Я просовываю руку ей под плечо, чтобы немного приподнять ее, но она снова вскрикивает, и я тоже кричу и опускаю ее, и она снова лежит, как лежала, лицом вниз, на потолке, с осколком в спине, медленно истекая кровью, как будто это не имеет никакого значения, – и все вокруг нас разбито, разбито, разбито.
– Твой отец, – говорит она, хватая ртом воздух.
– Не знаю, – отвечаю я. – Огонь…
– Твой отец любил тебя, – негромко говорит она.
Я смотрю на нее:
– Что?
Я вижу, как она двигает рукой, пытаясь вытащить ее из-под себя, и осторожно беру ее в свою ладонь.
– Я тебя тоже люблю, Виола.
– Мам, не говори так…
– Послушай меня, милая, послушай…
– Мам!
– Нет, послушай!
Она кашляет и снова кричит от боли, а я сжимаю ее руку сильнее и едва замечаю, что тоже кричу.
Она останавливается, снова хватает ртом воздух, и ее глаз смотрит на меня, на этот раз пристальнее, как будто она старается так, как не старалась никогда в жизни.

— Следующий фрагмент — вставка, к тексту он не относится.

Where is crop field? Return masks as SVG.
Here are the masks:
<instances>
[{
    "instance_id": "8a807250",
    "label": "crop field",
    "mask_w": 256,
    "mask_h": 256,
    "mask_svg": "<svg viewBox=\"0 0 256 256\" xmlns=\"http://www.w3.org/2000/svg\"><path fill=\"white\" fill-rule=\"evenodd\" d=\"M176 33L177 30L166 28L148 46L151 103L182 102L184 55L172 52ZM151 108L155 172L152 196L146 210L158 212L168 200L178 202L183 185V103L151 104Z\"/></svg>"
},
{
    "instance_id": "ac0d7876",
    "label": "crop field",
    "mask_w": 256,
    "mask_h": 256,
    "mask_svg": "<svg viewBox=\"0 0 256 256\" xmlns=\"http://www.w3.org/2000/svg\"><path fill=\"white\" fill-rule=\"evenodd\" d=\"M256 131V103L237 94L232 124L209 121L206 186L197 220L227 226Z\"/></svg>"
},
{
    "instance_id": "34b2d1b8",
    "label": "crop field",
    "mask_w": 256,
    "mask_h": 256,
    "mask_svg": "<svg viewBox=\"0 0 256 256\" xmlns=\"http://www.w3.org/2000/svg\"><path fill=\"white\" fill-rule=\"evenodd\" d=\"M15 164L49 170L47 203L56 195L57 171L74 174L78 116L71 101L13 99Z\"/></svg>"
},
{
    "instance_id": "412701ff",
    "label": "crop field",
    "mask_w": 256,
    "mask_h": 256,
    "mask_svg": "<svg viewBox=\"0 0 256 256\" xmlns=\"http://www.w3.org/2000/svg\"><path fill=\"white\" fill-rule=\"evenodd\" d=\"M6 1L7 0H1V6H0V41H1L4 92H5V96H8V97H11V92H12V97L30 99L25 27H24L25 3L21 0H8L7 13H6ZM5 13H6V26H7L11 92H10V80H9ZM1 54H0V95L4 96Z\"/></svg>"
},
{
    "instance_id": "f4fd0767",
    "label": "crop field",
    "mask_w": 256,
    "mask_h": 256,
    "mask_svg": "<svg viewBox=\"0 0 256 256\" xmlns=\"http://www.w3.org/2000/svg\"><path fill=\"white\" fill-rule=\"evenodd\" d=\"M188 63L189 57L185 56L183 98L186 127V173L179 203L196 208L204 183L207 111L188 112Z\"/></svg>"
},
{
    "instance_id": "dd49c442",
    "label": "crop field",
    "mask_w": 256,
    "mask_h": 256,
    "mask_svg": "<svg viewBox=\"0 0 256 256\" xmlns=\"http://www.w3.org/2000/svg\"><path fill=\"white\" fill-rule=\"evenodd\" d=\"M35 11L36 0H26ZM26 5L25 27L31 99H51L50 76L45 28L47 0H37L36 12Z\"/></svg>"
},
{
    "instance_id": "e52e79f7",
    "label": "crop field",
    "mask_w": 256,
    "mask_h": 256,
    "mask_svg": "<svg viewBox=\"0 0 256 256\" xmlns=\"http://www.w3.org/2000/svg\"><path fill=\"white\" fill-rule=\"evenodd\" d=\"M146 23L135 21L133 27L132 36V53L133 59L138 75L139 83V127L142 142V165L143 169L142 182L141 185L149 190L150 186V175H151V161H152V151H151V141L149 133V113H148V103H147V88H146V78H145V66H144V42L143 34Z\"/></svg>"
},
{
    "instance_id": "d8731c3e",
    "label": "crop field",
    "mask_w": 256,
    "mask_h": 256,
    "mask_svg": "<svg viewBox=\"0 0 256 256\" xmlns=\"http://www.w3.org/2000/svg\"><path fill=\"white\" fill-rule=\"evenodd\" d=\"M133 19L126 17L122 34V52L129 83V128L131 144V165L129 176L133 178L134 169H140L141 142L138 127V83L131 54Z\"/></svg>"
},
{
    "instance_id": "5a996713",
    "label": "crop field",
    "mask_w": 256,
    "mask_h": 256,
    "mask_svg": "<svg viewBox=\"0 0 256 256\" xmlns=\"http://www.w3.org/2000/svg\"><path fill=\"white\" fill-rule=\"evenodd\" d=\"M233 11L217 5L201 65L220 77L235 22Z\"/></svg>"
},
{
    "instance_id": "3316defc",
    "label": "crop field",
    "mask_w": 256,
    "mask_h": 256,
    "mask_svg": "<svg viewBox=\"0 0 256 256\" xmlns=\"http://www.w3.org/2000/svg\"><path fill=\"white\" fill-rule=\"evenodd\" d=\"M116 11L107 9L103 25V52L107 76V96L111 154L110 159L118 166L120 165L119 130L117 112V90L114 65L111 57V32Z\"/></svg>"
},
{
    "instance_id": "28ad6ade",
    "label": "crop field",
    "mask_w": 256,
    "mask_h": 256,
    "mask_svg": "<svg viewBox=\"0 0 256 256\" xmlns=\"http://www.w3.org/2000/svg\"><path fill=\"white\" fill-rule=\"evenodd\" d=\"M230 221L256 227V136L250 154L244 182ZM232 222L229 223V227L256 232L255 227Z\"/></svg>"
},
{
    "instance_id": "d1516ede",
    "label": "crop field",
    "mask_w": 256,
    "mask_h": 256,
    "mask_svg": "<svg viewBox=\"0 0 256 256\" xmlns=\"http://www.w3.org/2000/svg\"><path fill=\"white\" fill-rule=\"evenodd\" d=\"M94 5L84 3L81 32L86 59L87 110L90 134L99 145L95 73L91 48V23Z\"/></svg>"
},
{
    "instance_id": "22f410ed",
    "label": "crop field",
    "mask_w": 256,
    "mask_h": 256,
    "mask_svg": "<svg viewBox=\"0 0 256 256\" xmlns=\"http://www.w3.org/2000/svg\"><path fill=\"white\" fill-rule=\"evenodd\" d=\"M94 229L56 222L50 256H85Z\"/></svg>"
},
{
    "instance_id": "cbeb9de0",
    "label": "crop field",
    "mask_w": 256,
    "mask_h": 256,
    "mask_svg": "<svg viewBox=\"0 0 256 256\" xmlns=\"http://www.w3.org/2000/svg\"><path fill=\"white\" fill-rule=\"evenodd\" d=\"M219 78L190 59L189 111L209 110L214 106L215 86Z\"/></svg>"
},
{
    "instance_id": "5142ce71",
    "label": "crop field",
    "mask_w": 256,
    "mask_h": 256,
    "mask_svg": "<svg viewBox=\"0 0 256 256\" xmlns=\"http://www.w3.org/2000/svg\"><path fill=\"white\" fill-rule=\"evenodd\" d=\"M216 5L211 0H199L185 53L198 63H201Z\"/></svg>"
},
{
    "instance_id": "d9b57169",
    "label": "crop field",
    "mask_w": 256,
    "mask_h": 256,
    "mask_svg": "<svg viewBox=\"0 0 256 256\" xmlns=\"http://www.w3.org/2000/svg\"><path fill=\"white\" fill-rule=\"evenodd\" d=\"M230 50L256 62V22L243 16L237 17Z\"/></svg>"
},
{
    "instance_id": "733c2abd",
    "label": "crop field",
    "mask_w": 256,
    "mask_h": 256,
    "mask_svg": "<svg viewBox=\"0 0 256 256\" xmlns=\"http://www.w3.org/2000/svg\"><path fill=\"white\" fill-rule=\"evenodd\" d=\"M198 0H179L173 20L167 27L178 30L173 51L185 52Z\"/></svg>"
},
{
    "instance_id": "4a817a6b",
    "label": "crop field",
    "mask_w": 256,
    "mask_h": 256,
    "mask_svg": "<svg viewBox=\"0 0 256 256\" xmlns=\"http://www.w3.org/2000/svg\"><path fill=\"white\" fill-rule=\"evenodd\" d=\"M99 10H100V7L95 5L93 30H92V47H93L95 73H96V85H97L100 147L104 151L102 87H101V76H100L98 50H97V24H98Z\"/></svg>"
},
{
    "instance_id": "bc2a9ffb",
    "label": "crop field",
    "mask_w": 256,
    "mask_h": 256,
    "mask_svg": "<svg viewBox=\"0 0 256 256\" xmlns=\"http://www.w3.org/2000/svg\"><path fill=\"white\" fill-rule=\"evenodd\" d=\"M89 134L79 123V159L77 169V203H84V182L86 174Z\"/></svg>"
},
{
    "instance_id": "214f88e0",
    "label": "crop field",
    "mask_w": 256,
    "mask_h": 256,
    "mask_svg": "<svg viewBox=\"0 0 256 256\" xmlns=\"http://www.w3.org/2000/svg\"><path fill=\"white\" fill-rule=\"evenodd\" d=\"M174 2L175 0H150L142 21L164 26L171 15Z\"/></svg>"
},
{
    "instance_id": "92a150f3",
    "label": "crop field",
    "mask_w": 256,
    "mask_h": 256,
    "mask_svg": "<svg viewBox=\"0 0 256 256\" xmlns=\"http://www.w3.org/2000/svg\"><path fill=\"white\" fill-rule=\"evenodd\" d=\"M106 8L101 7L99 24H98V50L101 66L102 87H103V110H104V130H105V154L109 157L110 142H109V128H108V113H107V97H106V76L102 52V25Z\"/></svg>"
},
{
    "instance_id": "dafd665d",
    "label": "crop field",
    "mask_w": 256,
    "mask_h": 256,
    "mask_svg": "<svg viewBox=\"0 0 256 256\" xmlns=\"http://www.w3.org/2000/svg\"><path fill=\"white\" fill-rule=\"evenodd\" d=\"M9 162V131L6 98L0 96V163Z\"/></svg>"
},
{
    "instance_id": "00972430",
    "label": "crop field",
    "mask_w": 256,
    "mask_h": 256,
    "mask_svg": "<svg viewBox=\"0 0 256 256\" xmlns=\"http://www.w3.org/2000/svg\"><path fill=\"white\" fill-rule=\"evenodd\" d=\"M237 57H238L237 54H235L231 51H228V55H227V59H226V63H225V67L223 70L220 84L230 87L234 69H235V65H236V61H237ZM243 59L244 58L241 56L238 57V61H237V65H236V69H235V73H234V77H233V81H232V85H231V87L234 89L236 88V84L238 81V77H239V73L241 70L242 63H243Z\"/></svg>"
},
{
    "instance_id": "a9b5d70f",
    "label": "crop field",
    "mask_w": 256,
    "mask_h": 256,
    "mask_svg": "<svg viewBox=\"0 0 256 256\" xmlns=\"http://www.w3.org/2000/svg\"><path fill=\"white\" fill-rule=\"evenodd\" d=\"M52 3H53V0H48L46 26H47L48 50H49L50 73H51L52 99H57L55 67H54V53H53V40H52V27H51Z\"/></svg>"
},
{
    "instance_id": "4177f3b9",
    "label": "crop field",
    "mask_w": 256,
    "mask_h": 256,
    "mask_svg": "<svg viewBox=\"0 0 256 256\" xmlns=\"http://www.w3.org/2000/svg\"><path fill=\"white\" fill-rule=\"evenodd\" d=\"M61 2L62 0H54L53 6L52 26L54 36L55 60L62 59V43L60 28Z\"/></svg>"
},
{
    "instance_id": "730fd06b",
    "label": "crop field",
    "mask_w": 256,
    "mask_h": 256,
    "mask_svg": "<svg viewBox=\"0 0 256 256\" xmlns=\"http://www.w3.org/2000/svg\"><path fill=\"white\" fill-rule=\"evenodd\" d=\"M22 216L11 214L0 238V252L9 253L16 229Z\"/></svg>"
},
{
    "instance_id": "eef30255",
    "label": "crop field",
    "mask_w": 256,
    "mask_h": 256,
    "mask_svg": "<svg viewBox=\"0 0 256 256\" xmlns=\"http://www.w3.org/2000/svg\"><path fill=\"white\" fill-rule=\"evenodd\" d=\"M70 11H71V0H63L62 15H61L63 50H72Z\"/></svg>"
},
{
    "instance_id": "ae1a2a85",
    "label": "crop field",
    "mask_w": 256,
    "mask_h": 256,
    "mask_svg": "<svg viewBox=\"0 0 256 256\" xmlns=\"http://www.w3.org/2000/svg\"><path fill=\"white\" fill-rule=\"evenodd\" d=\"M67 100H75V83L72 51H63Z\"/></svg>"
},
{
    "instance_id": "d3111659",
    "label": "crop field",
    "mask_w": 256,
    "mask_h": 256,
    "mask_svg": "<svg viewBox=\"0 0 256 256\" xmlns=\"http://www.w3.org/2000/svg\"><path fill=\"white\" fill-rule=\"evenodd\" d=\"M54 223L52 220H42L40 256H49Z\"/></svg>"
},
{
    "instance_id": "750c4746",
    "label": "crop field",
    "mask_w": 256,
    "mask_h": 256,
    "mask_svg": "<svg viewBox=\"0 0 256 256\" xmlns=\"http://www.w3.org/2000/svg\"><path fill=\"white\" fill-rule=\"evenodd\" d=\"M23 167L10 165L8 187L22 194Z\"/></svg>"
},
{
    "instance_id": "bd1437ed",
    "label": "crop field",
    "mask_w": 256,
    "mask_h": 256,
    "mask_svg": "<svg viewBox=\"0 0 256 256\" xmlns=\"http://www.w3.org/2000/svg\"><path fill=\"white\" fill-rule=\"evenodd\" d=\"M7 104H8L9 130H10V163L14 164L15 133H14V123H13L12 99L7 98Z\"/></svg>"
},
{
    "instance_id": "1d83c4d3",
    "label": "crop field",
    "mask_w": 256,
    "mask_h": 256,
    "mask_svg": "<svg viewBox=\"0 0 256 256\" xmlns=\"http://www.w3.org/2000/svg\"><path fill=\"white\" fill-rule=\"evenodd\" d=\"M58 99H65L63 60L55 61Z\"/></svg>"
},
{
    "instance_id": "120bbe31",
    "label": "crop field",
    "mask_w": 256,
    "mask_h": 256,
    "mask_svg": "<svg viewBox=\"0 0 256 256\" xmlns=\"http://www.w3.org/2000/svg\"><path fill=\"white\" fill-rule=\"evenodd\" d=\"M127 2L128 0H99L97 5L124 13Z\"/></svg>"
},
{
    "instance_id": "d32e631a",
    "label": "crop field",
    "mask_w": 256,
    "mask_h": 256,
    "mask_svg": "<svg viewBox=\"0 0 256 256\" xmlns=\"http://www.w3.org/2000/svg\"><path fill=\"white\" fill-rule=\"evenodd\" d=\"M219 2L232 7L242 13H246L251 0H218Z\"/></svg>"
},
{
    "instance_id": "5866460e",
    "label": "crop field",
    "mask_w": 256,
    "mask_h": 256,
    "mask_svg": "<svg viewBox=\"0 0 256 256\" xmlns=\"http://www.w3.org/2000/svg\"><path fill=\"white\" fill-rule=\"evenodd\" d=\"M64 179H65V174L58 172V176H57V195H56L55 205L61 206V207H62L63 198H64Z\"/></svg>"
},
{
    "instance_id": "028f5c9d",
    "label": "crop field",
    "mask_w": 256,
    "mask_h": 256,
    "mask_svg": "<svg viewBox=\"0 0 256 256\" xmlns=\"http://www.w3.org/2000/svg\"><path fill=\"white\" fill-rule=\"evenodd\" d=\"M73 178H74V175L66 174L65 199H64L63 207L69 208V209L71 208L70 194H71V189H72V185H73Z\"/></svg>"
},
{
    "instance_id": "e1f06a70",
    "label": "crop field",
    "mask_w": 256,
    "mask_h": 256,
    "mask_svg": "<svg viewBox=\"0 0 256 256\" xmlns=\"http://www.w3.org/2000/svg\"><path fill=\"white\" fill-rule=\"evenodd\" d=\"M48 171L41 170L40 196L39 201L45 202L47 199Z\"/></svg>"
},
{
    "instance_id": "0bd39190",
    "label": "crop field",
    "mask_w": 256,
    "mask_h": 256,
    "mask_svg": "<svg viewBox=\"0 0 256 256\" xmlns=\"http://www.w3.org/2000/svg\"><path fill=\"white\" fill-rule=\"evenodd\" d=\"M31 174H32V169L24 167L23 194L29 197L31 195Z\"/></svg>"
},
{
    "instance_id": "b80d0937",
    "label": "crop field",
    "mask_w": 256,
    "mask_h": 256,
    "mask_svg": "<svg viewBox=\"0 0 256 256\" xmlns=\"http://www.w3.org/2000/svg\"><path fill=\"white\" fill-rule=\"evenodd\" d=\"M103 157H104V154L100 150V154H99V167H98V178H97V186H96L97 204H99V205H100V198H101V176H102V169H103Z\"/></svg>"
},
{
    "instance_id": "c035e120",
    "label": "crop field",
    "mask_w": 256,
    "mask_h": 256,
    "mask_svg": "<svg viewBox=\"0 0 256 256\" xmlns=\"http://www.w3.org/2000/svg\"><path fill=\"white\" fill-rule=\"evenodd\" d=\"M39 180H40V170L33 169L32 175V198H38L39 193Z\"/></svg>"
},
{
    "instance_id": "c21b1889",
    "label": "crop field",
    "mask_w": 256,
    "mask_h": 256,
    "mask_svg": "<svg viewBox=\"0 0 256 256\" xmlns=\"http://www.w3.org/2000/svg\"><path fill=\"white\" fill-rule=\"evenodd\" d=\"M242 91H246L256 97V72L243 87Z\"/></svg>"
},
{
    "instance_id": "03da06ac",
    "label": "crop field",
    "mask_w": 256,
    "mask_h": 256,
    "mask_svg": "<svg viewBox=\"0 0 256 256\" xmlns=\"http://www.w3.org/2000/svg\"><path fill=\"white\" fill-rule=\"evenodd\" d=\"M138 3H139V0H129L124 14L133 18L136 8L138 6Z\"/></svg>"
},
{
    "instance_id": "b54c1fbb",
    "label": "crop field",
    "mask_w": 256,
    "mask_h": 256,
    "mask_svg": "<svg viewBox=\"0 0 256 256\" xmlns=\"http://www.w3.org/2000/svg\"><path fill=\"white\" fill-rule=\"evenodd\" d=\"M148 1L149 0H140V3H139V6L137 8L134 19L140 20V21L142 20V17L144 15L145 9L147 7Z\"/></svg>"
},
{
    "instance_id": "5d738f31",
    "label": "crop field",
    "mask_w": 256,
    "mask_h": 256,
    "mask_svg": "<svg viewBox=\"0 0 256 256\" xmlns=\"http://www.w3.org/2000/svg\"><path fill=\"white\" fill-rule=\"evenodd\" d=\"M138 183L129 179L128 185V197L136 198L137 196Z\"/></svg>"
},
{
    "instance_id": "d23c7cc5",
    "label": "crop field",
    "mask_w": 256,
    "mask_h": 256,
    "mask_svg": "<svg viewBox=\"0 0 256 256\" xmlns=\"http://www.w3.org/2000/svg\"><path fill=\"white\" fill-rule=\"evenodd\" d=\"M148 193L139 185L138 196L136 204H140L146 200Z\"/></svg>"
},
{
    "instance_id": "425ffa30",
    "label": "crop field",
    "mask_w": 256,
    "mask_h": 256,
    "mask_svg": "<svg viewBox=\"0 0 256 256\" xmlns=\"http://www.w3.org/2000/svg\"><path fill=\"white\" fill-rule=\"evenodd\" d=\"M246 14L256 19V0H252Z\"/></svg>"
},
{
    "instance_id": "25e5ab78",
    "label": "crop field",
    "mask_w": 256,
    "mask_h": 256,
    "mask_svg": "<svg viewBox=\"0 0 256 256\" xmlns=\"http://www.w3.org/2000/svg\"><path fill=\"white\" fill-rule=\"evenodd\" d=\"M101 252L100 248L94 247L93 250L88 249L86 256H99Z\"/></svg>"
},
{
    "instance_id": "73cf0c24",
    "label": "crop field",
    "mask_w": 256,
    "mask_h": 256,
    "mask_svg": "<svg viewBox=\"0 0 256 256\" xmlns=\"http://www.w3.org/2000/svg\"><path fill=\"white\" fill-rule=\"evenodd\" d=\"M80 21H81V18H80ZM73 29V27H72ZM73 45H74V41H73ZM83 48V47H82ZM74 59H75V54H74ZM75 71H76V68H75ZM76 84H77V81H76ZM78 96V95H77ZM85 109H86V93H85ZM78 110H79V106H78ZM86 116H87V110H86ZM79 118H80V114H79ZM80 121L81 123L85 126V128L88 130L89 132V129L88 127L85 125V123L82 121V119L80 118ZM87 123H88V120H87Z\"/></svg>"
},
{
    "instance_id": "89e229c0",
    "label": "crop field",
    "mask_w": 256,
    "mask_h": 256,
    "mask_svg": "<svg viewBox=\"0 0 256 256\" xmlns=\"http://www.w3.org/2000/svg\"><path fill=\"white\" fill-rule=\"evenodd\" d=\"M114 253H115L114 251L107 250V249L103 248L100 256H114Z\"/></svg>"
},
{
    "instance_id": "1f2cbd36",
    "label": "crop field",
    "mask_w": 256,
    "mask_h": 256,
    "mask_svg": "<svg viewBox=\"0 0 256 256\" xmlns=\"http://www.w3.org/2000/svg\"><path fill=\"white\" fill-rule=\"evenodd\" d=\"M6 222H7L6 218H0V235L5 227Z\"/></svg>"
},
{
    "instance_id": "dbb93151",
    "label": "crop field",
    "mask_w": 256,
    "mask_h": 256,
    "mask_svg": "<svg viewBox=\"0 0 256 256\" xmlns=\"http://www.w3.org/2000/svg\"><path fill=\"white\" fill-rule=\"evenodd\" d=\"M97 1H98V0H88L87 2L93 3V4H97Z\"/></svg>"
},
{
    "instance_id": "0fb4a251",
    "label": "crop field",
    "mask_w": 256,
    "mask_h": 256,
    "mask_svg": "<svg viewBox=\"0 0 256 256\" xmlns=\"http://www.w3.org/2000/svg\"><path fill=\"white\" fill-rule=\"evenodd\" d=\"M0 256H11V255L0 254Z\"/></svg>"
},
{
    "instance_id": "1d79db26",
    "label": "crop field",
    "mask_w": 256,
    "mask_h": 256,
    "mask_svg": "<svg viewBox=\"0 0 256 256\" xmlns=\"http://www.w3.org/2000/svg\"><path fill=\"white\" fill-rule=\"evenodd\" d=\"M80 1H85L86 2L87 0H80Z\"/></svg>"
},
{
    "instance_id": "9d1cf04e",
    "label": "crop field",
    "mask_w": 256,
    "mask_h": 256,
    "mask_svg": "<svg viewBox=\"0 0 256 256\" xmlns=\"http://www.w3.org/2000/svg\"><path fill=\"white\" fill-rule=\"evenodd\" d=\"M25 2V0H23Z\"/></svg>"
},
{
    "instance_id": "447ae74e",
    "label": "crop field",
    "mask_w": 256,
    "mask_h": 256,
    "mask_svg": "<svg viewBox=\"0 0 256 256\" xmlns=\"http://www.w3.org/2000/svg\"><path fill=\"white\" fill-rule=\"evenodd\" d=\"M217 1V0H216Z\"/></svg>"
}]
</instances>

– Они придут за тобой, Виола.
– Мама, перестань, пожалуйста.
– Тебя обучали, – говорит она. – Живи… Живи, Виола Ид, ты меня слышишь? – Ее голос теперь громче, хотя я слышу, как ей больно.
– Мама, ты не умираешь…
– Возьми мою надежду, – говорит она. – Возьми надежду своего отца. Я передаю ее тебе. Отдаю тебе свою надежду.
– Мам, я не понимаю.
– Скажи, что возьмешь ее, милая, скажи.